ベトナムでも、外国と取引のある会社の若い人は大変で、職業を変えた人もいます。日本語が上手で、努力もしてきたのに・・ほんとうにかわいそうです。私も今は無職の年金生活者です。気楽に生きることにしました。
吟二さまの「カスマプゲ」や「釜山港へ帰れ」などのご意見をよみ、「日韓の架け橋」あるいは「日中の架け橋」であろうとする心意気にうたれました。私もまったく同感です。
少数ですが、私の知り合いの中国人、台湾人や朝鮮人、韓国人、さらには多くのベトナム人は、みんな本当にいい人ばかりです。それは自信をもって言えます。
投稿: 越村 南 | 2021年4月16日 (金) 10時16分
この歌が流行ったのは1970年ですか。もう53年も前なんですね。あの頃は東映の任侠物が大ブームでした。日本人はヤクザでも「侠客」は大好きなんですね。むかし警視庁のトップの方(名前忘れました)も言っていた動画を見ました。清水次郎長、国定忠治、大前田栄五郎、吉良の仁吉、桶屋の鬼吉、その他たくさんいらっしゃった(つい敬語になっちゃた)と思います。「てめえら、かたぎの方に手を出すんじゃねえぞ」「弱気を助け、強きをくじく」。自分たちは基本的にはばくちで生業を立てていたり、次郎長は港湾事業を手広くやるなど、素人さんには悪いことをしないのが侠客というイメージですね。
それに比べると現代のヤクザは品格がガタ落ちですね。浪曲を聞いて育ち、今でも歌える世代にとっては残念!
ハッハッハ、こういう私も何にも知らねえひねくれ者、お天道様に隠れて歩く田舎もんでござんす。
投稿: 吟二 | 2023年2月 1日 (水) 21時43分
台詞3の「お天道様に背中を向けて歩く、馬鹿な人間でございます」。鶴田はこの「馬鹿な」の前に、自嘲気味に小さく笑うんですよね。ここに私はしびれます。カラオケでも真似して歌うんです。
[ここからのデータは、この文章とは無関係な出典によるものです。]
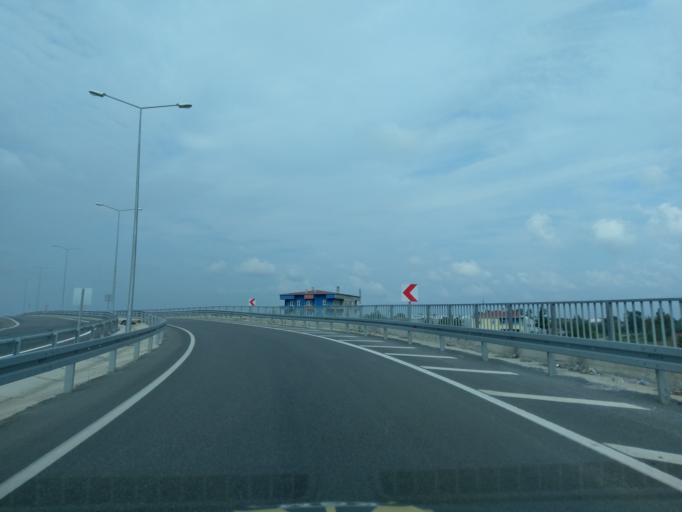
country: TR
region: Samsun
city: Tekkekoy
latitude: 41.2356
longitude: 36.5351
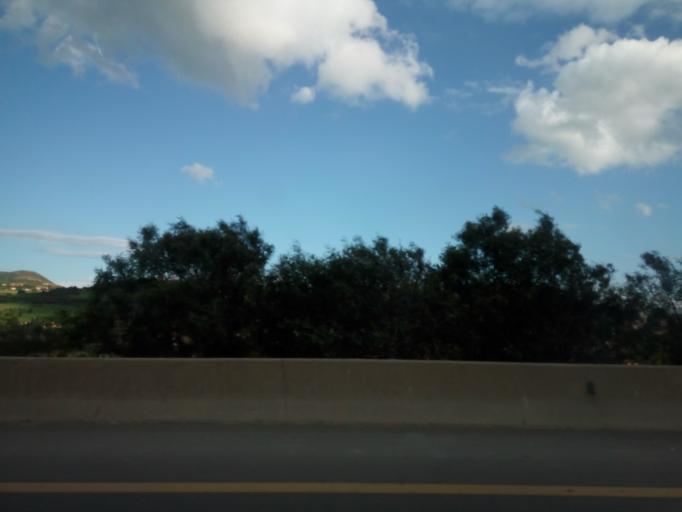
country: DZ
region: Tipaza
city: Hadjout
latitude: 36.3792
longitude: 2.4786
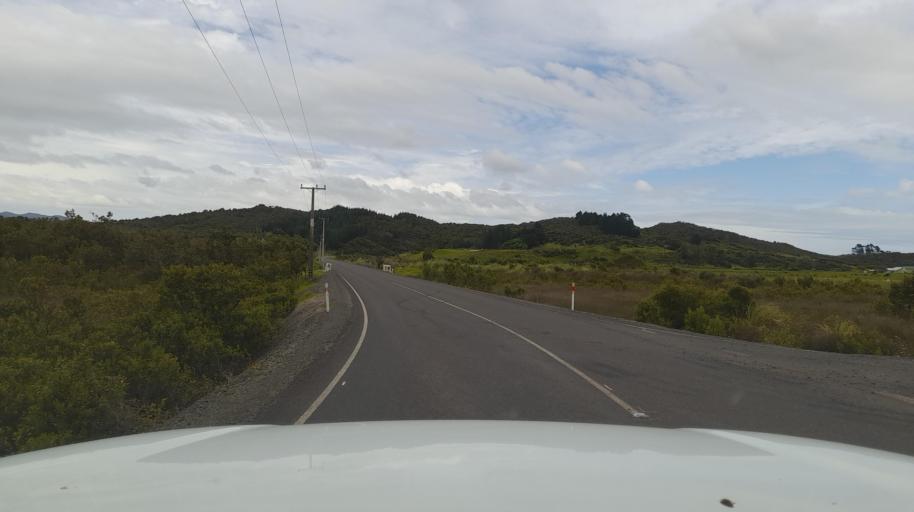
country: NZ
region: Northland
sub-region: Far North District
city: Kaitaia
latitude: -35.4008
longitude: 173.3819
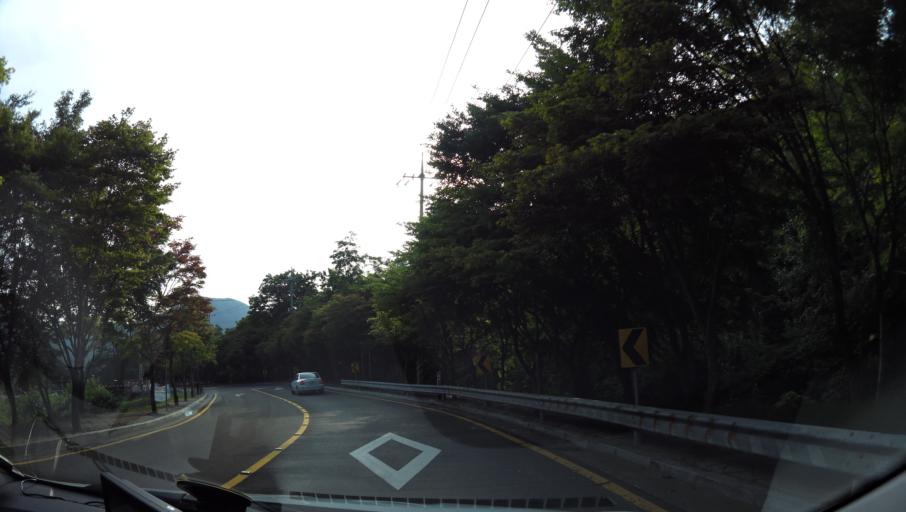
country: KR
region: Daegu
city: Daegu
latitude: 35.9864
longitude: 128.6540
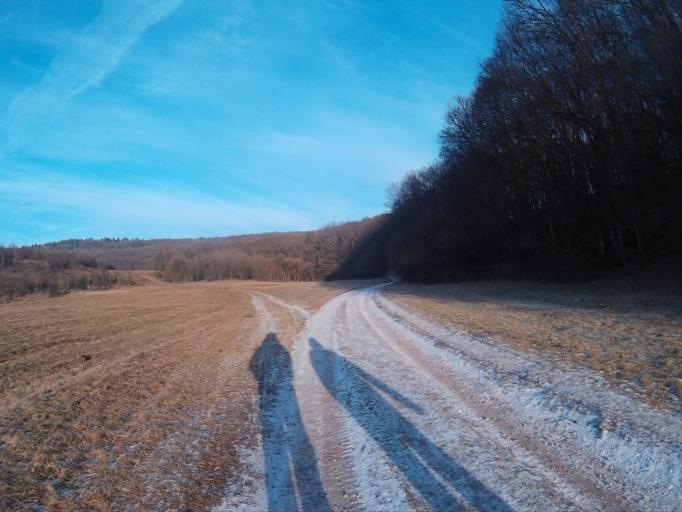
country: SK
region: Kosicky
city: Roznava
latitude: 48.5458
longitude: 20.6480
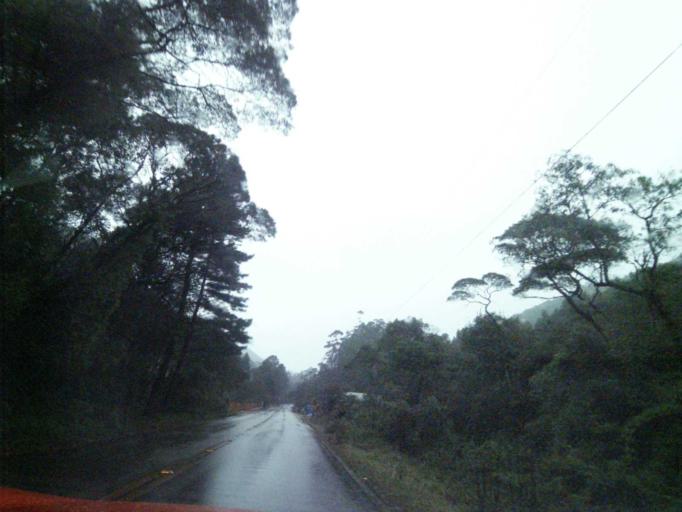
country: BR
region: Santa Catarina
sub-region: Anitapolis
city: Anitapolis
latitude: -27.7856
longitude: -49.0430
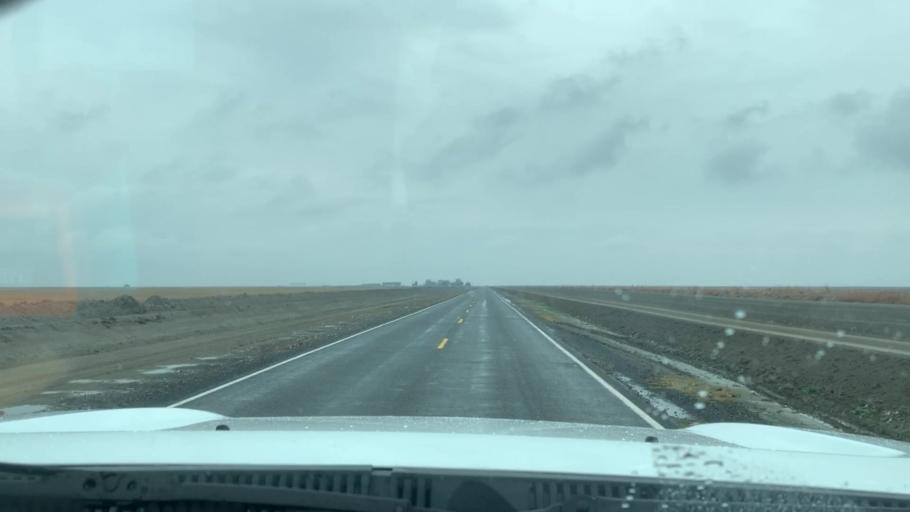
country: US
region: California
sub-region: Tulare County
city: Alpaugh
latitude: 35.9342
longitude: -119.6277
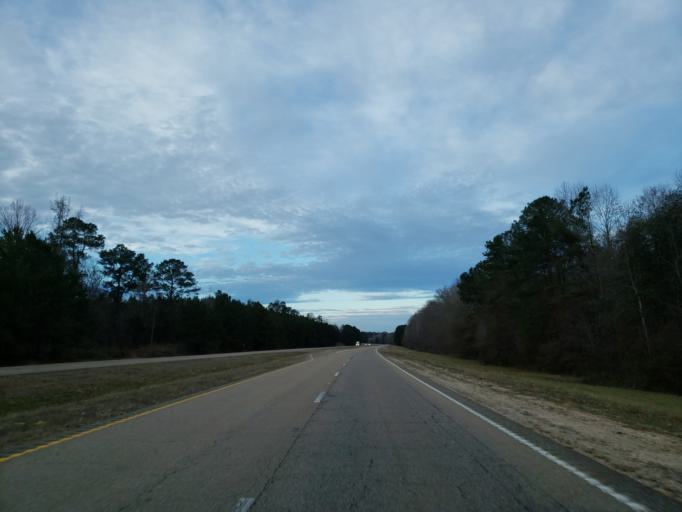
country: US
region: Mississippi
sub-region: Lauderdale County
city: Meridian Station
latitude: 32.5929
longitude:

おんなじように、東海林太郎の「すみだ川」のセリフ2で「何時も観音様をお参りするたびに」というくだりがありますが、浅丘ルリ子は「お参りするたんびに」と東京弁で言うんです。このセリフは田中絹代も島倉千代子も「たびに」と言っていたと思いますが、ルリ子は「たんびに」と言うんです。ここにまた私はしびれます。
ッ八ッ八、あっしも馬鹿な人間でございます。